Tall and strapping, Yarbrough, 25, attended the University of Hawaii on a basketball scholarship. He works as a nightclub promoter and has done work as an extra on “Baywatch.” Sometimes he gives motivational speeches to students at Santa Monica High, his alma mater. He admits he fills the cast’s black heterosexual jock quotient and said he tried out for “Real World” because, “Well, doesn’t everyone want to do this?”

Advertisement

But the volunteer project made it all worthwhile, Yarbrough said, because he felt he was replicating the best of his own childhood experiences.

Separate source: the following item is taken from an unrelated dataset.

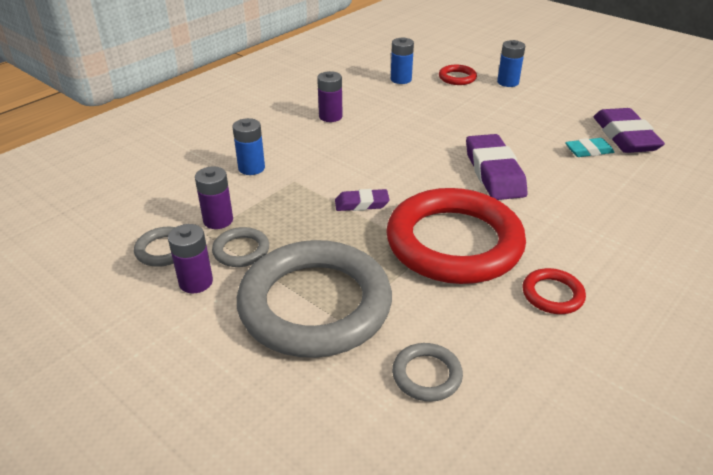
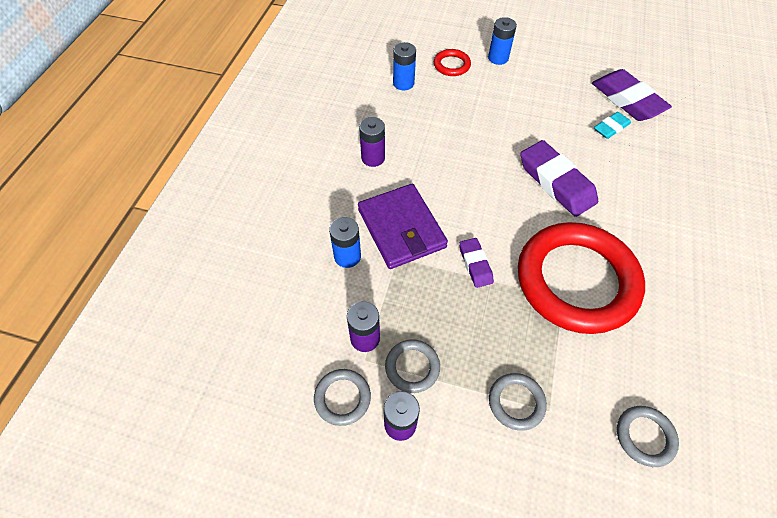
camera: 25 degrees left, 20 degrees up
(314, 164) = (401, 228): none -> purple wallet
(315, 304) = (516, 402): grey ring -> grey ring, size x0.41
(361, 204) = (475, 264): purple eraser -> purple eraser turned 75 degrees counterclockwise
(552, 294) = (678, 307): red ring -> none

“The Santa Monica Boys’ Club is my life,” Yarbrough said. “I credit them with so very much.”

In the end, Bunim and Murray readily agree that cliches and contrivance abound in “The Real World.” Throwing seven young people together and saying, effectively, “OK, now you’re socially committed” is nobody’s definition of the way the planet actually functions, they concur.

“The whole premise of this show is contrived, we admit that,” Murray said. “But out of that contrivance, seven people who have never lived together have managed to do so. We think it makes for wonderful stories.”

* “The Real World” airs Wednesdays at 10 p.m. on MTV.